Carson’s ruminations invite readers to think of Weil as the daughterly type we all know in some capacity. Carson’s art helps to familiarise Weil’s sufferings. We see Weil as emblematic of women and daughters who suffer and yearn for something beyond the self.
‘Always do what will cost you the most’
Haslett’s documentary An Encounter with Simone Weil uses Weil to understand the suffering of others. The film is an exercise in empathy and, consciously or unconsciously, an exploration of white guilt. Haslett invokes the dead philosopher to answer the question that guides the film and others she has made, all of which document ‘people in distress’: ‘What response does seeing human suffering demand of us?’ Haslett wants an answer. She even hires an actor to play Weil, so she can ask her ‘in person’. Inspired by Weil’s sentence ‘Attention is the rarest and purest form of generosity,’ Haslett wants to understand how someone – distraught, for example, by the atrocities committed by one’s own government – might use attention to lessen the horror.
As the film unfolds, viewers come to understand that the filmmaker also needs Weil in order to understand the suffering that led both Haslett’s father and one of her brothers to commit suicide. The film expresses some skepticism toward Weil, whose turn to God Haslett takes as a betrayal. Can Weil’s counsel actually change anything in the world, she wonders. Despite these hesitations, Haslett portrays Weil as a sage whose leadership might help people to live ethically in a world whose tribulations she shows us on the screen, from the war in Iraq and Guantánamo’s cruelties, to the genocides and wars that have scarred the 20th century, to the small tragedies of everyday human experience. She is moved by the advice that Weil gave to her students: ‘Always do what will cost you the most.’
Weil understood human vulnerability in the most visceral way. She argued that: ‘Fear and terror … whether they be caused by the threat of unemployment, police persecution, the presence of a foreign conqueror [or] the probability of invasion’, give rise to ‘a semi-paralysis of the soul’. Her objective was to use the individual as a conduit for bringing feeling back to the numbed limbs of the social body. In all of her recommendations, we see the connections between political theory and spirituality, which at times conflict. We see a tortured individual too susceptible to the world’s pain, too committed to her idealistic plans to live long enough to execute them. Surely this is not a model to emulate.
So, what can be done with Weil? If her psychological complexity makes it difficult to take her as a paragon, her work still offers an ethical invitation. She provides unusual but practical counsel for educators, students, workers and citizens. For outsiders of any gender, creed or colour, she has something to say.
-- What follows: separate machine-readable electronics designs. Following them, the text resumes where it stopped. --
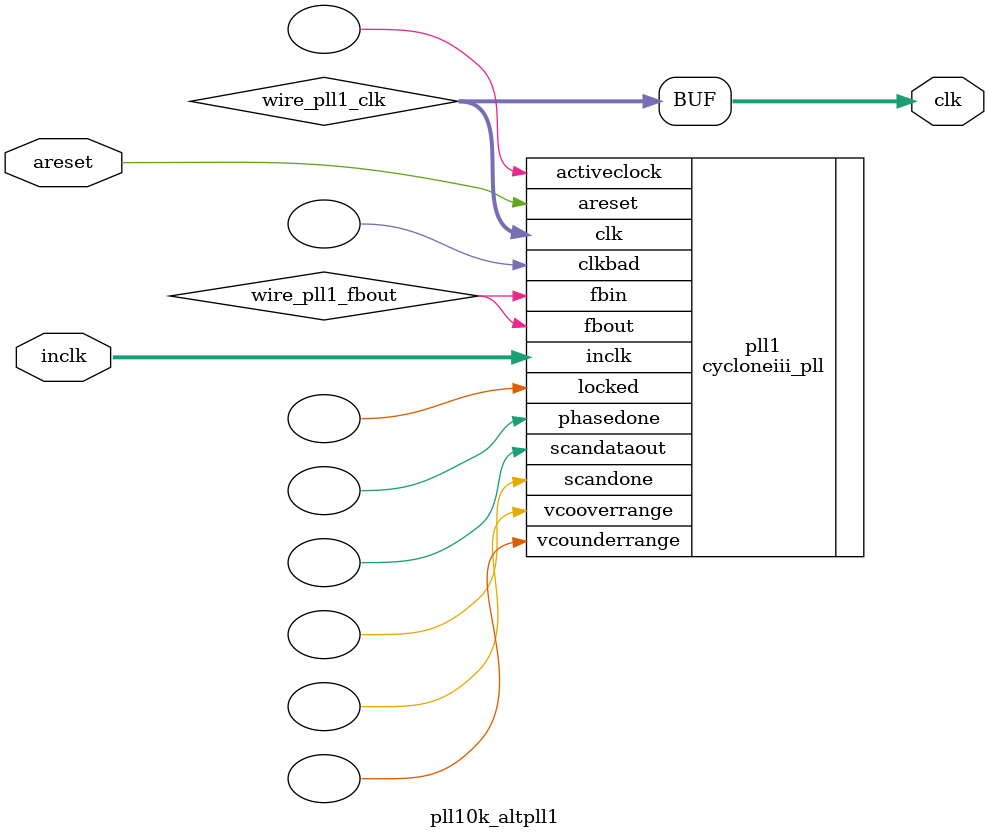
<source format=v>






//synthesis_resources = cycloneiii_pll 1 
//synopsys translate_off
`timescale 1 ps / 1 ps
//synopsys translate_on
module  pll10k_altpll1
	( 
	areset,
	clk,
	inclk) /* synthesis synthesis_clearbox=1 */;
	input   areset;
	output   [4:0]  clk;
	input   [1:0]  inclk;
`ifndef ALTERA_RESERVED_QIS
// synopsys translate_off
`endif
	tri0   areset;
	tri0   [1:0]  inclk;
`ifndef ALTERA_RESERVED_QIS
// synopsys translate_on
`endif

	wire  [4:0]   wire_pll1_clk;
	wire  wire_pll1_fbout;

	cycloneiii_pll   pll1
	( 
	.activeclock(),
	.areset(areset),
	.clk(wire_pll1_clk),
	.clkbad(),
	.fbin(wire_pll1_fbout),
	.fbout(wire_pll1_fbout),
	.inclk(inclk),
	.locked(),
	.phasedone(),
	.scandataout(),
	.scandone(),
	.vcooverrange(),
	.vcounderrange()
	`ifndef FORMAL_VERIFICATION
	// synopsys translate_off
	`endif
	,
	.clkswitch(1'b0),
	.configupdate(1'b0),
	.pfdena(1'b1),
	.phasecounterselect({3{1'b0}}),
	.phasestep(1'b0),
	.phaseupdown(1'b0),
	.scanclk(1'b0),
	.scanclkena(1'b1),
	.scandata(1'b0)
	`ifndef FORMAL_VERIFICATION
	// synopsys translate_on
	`endif
	);
	defparam
		pll1.bandwidth_type = "auto",
		pll1.clk0_divide_by = 100000,
		pll1.clk0_duty_cycle = 50,
		pll1.clk0_multiply_by = 3,
		pll1.clk0_phase_shift = "0",
		pll1.compensate_clock = "clk0",
		pll1.inclk0_input_frequency = 20000,
		pll1.operation_mode = "normal",
		pll1.pll_type = "auto",
		pll1.lpm_type = "cycloneiii_pll";
	assign
		clk = {wire_pll1_clk[4:0]};
endmodule //pll10k_altpll1
//VALID FILE

</source>
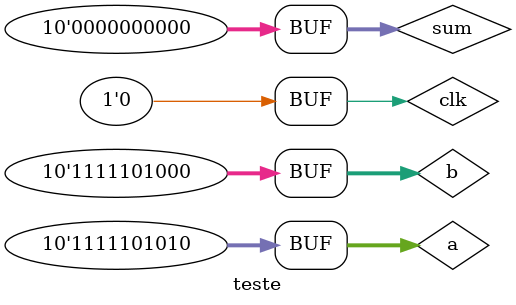
<source format=sv>
`timescale 1ns / 1ps

module teste(

);
    bit clk = 0;
    reg signed [9:0] a = -22;
    reg signed [9:0] b = -24;
    reg signed [9:0] sum = 0;

    initial begin
        #10
        sum = a + b;
    end


endmodule
</source>
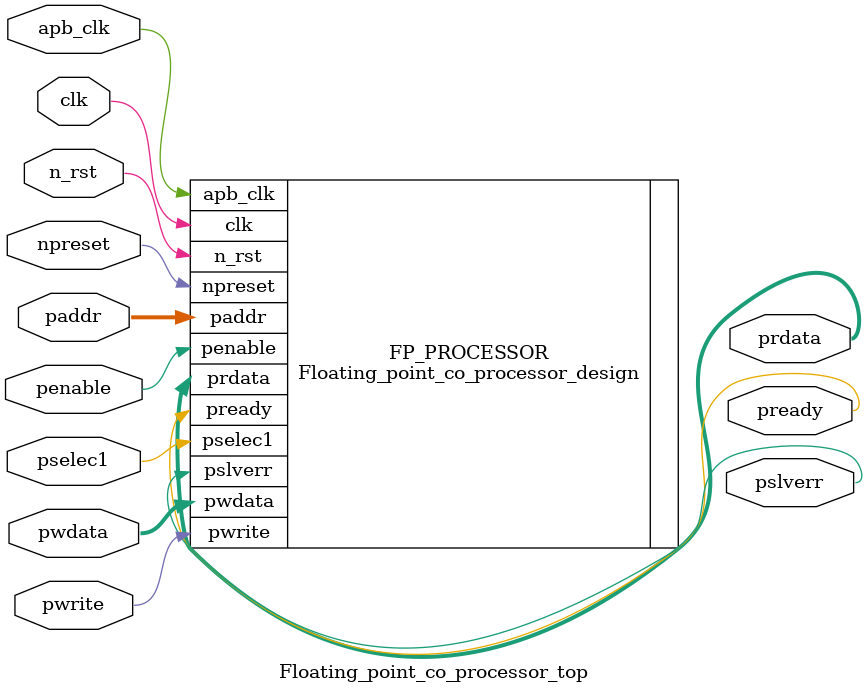
<source format=sv>
module Floating_point_co_processor_top(
  input wire apb_clk,
  input wire clk,
  input wire npreset,
  input wire n_rst,
  input wire [31:0] paddr,
  input wire pselec1,
  input wire penable,
  input wire pwrite,
  input wire [31:0] pwdata,
  output logic pready,
  output logic [31:0] prdata,
  output logic pslverr
  );
  
  
  Floating_point_co_processor_design FP_PROCESSOR(
    .apb_clk(apb_clk),
    .clk(clk),
    .npreset(npreset),
    .n_rst(n_rst),
    .paddr(paddr),
    .pselec1(pselec1),
    .penable(penable),
    .pwrite(pwrite),
    .pwdata(pwdata),
    .pready(pready),
    .prdata(prdata),
    .pslverr(pslverr)
  );
  
endmodule
</source>
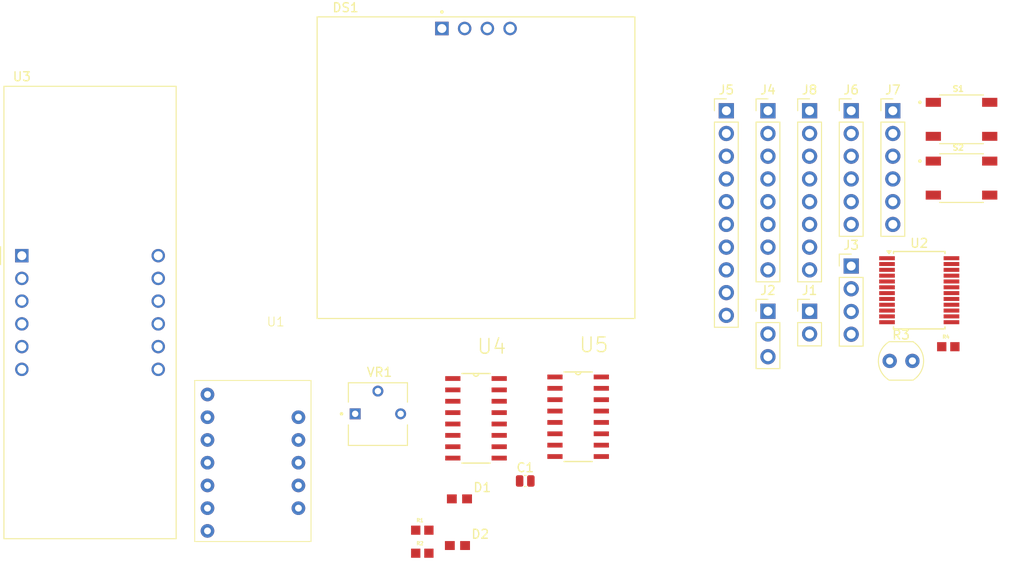
<source format=kicad_pcb>
(kicad_pcb
	(version 20241229)
	(generator "pcbnew")
	(generator_version "9.0")
	(general
		(thickness 1.6)
		(legacy_teardrops no)
	)
	(paper "A4")
	(layers
		(0 "F.Cu" signal)
		(2 "B.Cu" signal)
		(9 "F.Adhes" user "F.Adhesive")
		(11 "B.Adhes" user "B.Adhesive")
		(13 "F.Paste" user)
		(15 "B.Paste" user)
		(5 "F.SilkS" user "F.Silkscreen")
		(7 "B.SilkS" user "B.Silkscreen")
		(1 "F.Mask" user)
		(3 "B.Mask" user)
		(17 "Dwgs.User" user "User.Drawings")
		(19 "Cmts.User" user "User.Comments")
		(21 "Eco1.User" user "User.Eco1")
		(23 "Eco2.User" user "User.Eco2")
		(25 "Edge.Cuts" user)
		(27 "Margin" user)
		(31 "F.CrtYd" user "F.Courtyard")
		(29 "B.CrtYd" user "B.Courtyard")
		(35 "F.Fab" user)
		(33 "B.Fab" user)
		(39 "User.1" user)
		(41 "User.2" user)
		(43 "User.3" user)
		(45 "User.4" user)
	)
	(setup
		(pad_to_mask_clearance 0)
		(allow_soldermask_bridges_in_footprints no)
		(tenting front back)
		(pcbplotparams
			(layerselection 0x00000000_00000000_55555555_5755f5ff)
			(plot_on_all_layers_selection 0x00000000_00000000_00000000_00000000)
			(disableapertmacros no)
			(usegerberextensions no)
			(usegerberattributes yes)
			(usegerberadvancedattributes yes)
			(creategerberjobfile yes)
			(dashed_line_dash_ratio 12.000000)
			(dashed_line_gap_ratio 3.000000)
			(svgprecision 4)
			(plotframeref no)
			(mode 1)
			(useauxorigin no)
			(hpglpennumber 1)
			(hpglpenspeed 20)
			(hpglpendiameter 15.000000)
			(pdf_front_fp_property_popups yes)
			(pdf_back_fp_property_popups yes)
			(pdf_metadata yes)
			(pdf_single_document no)
			(dxfpolygonmode yes)
			(dxfimperialunits yes)
			(dxfusepcbnewfont yes)
			(psnegative no)
			(psa4output no)
			(plot_black_and_white yes)
			(plotinvisibletext no)
			(sketchpadsonfab no)
			(plotpadnumbers no)
			(hidednponfab no)
			(sketchdnponfab yes)
			(crossoutdnponfab yes)
			(subtractmaskfromsilk no)
			(outputformat 1)
			(mirror no)
			(drillshape 1)
			(scaleselection 1)
			(outputdirectory "")
		)
	)
	(net 0 "")
	(net 1 "PC0")
	(net 2 "GND")
	(net 3 "Net-(D1-Pad2)")
	(net 4 "3V3")
	(net 5 "Net-(D2-Pad2)")
	(net 6 "PC5")
	(net 7 "PC4")
	(net 8 "PD5")
	(net 9 "PD6")
	(net 10 "DCMOT1")
	(net 11 "unconnected-(U1-SCX-Pad11)")
	(net 12 "unconnected-(U1-INT1-Pad10)")
	(net 13 "DCMOT2")
	(net 14 "unconnected-(U1-SDX-Pad12)")
	(net 15 "PD2")
	(net 16 "unconnected-(U1-OCS-Pad8)")
	(net 17 "unconnected-(U1-INT2-Pad9)")
	(net 18 "unconnected-(U1-CS-Pad6)")
	(net 19 "unconnected-(U1-3.3V-Pad2)")
	(net 20 "unconnected-(U1-SAO-Pad7)")
	(net 21 "IOREF")
	(net 22 "Net-(U3-c)")
	(net 23 "Net-(U3-CC4)")
	(net 24 "Net-(U3-CC3)")
	(net 25 "Net-(U3-f)")
	(net 26 "Net-(U3-g)")
	(net 27 "Net-(U3-CC2)")
	(net 28 "Net-(U3-a)")
	(net 29 "Net-(U3-CC1)")
	(net 30 "Net-(U3-b)")
	(net 31 "Net-(U3-DPX)")
	(net 32 "Net-(U3-e)")
	(net 33 "Net-(U3-d)")
	(net 34 "PB5")
	(net 35 "PB4")
	(net 36 "Net-(U4-DS)")
	(net 37 "unconnected-(U4-Q7_2-Pad9)")
	(net 38 "unconnected-(U4-~MR-Pad10)")
	(net 39 "unconnected-(U5-Q5-Pad5)")
	(net 40 "unconnected-(U5-Q7-Pad7)")
	(net 41 "PB3")
	(net 42 "unconnected-(U5-Q4-Pad4)")
	(net 43 "unconnected-(U5-~MR-Pad10)")
	(net 44 "unconnected-(U5-Q6-Pad6)")
	(net 45 "unconnected-(J4-Pin_1-Pad1)")
	(net 46 "RESET")
	(net 47 "unconnected-(J5-Pin_3-Pad3)")
	(net 48 "unconnected-(J5-Pin_5-Pad5)")
	(net 49 "unconnected-(J5-Pin_9-Pad9)")
	(net 50 "unconnected-(J5-Pin_6-Pad6)")
	(net 51 "unconnected-(J5-Pin_7-Pad7)")
	(net 52 "unconnected-(J5-Pin_8-Pad8)")
	(net 53 "unconnected-(J5-Pin_10-Pad10)")
	(net 54 "unconnected-(J6-Pin_1-Pad1)")
	(net 55 "unconnected-(J6-Pin_6-Pad6)")
	(net 56 "unconnected-(J6-Pin_2-Pad2)")
	(net 57 "unconnected-(J7-Pin_5-Pad5)")
	(net 58 "unconnected-(J7-Pin_2-Pad2)")
	(net 59 "unconnected-(J7-Pin_6-Pad6)")
	(net 60 "unconnected-(J7-Pin_4-Pad4)")
	(net 61 "unconnected-(J7-Pin_3-Pad3)")
	(net 62 "unconnected-(J8-Pin_7-Pad7)")
	(net 63 "unconnected-(J8-Pin_8-Pad8)")
	(net 64 "PD3")
	(net 65 "unconnected-(J8-Pin_4-Pad4)")
	(net 66 "PD1")
	(net 67 "unconnected-(U2-PGND2-Pad10)")
	(net 68 "unconnected-(U2-BO1-Pad11)")
	(net 69 "unconnected-(U2-PGND1-Pad3)")
	(net 70 "unconnected-(U2-BIN2-Pad16)")
	(net 71 "unconnected-(U2-BO2-Pad7)")
	(net 72 "unconnected-(U2-PWMB-Pad15)")
	(net 73 "unconnected-(U2-VM2-Pad13)")
	(net 74 "unconnected-(U2-BO1-Pad11)_1")
	(net 75 "unconnected-(U2-BO2-Pad7)_1")
	(net 76 "unconnected-(U2-VM3-Pad14)")
	(net 77 "unconnected-(U2-BIN1-Pad17)")
	(net 78 "unconnected-(U2-PGND1-Pad3)_1")
	(net 79 "unconnected-(U2-PGND2-Pad10)_1")
	(footprint "LTST-C193TGKT-5A:0603" (layer "F.Cu") (at 129.15 81.5))
	(footprint "74HC595D_118:SOIC127P600X175-16N" (layer "F.Cu") (at 131 72.5))
	(footprint "Connector_PinHeader_2.54mm:PinHeader_1x03_P2.54mm_Vertical" (layer "F.Cu") (at 163.617 60.539))
	(footprint "Connector_PinHeader_2.54mm:PinHeader_1x08_P2.54mm_Vertical" (layer "F.Cu") (at 163.617 38.139))
	(footprint "RC0603JR-071KL:RESC1607X60N" (layer "F.Cu") (at 183.765 64.5))
	(footprint "OptoDevice:R_LDR_4.9x4.2mm_P2.54mm_Vertical" (layer "F.Cu") (at 177.217 66.089))
	(footprint "RC0603JR-071KL:RESC1607X60N" (layer "F.Cu") (at 125 87.572))
	(footprint "Connector_PinHeader_2.54mm:PinHeader_1x06_P2.54mm_Vertical" (layer "F.Cu") (at 177.567 38.139))
	(footprint "LTST-C193TGKT-5A:0603" (layer "F.Cu") (at 128.927 86.714))
	(footprint "Package_SO:SSOP-24_5.3x8.2mm_P0.65mm" (layer "F.Cu") (at 180.517 58.189))
	(footprint "8-1437565-1:SW_8-1437565-1" (layer "F.Cu") (at 185.242 45.6645))
	(footprint "Connector_PinHeader_2.54mm:PinHeader_1x10_P2.54mm_Vertical" (layer "F.Cu") (at 158.967 38.139))
	(footprint "Connector_PinHeader_2.54mm:PinHeader_1x06_P2.54mm_Vertical" (layer "F.Cu") (at 172.917 38.139))
	(footprint "OLED_128X64_1.3_I2C:LCD_OLED_128X64_1.3_I2C" (layer "F.Cu") (at 131 44.5))
	(footprint "Capacitor_SMD:C_0504_1310Metric_Pad0.83x1.28mm_HandSolder" (layer "F.Cu") (at 136.5 79.5))
	(footprint "8-1437565-1:SW_8-1437565-1" (layer "F.Cu") (at 185.242 39.0975))
	(footprint "74HC595D_118:SOIC127P600X175-16N" (layer "F.Cu") (at 142.4092 72.325))
	(footprint "Connector_PinHeader_2.54mm:PinHeader_1x08_P2.54mm_Vertical" (layer "F.Cu") (at 168.267 38.139))
	(footprint "Connector_PinHeader_2.54mm:PinHeader_1x04_P2.54mm_Vertical" (layer "F.Cu") (at 172.917 55.489))
	(footprint "RC0603JR-071KL:RESC1607X60N" (layer "F.Cu") (at 125 85))
	(footprint "Display_7Segment:CA56-12SRWA" (layer "F.Cu") (at 80.26 54.33))
	(footprint "3362P_1_103LF:TRIM_3362P-1-103LF" (layer "F.Cu") (at 120.04 72))
	(footprint "MODBMI160:MODBMI160" (layer "F.Cu") (at 108.62 62.22))
	(footprint "Connector_PinHeader_2.54mm:PinHeader_1x02_P2.54mm_Vertical" (layer "F.Cu") (at 168.267 60.539))
	(embedded_fonts no)
)

</source>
She is relentlessly anti-ideological, and gives judicious guidance for resisting the pull of narcissism. She invites us to act in the world, and to identify and eliminate the hypocrisies that tarnish almost everyone. Stressing the urgency to write, think and, most importantly, do, her life can inspire fictions, poems, songs, images and political action. She serves as a muse for those who are open to her mystery. Above all, in a society whose most distinct feature is alienation, Simone Weil proposes ways to feel at home again in a place that has become strange.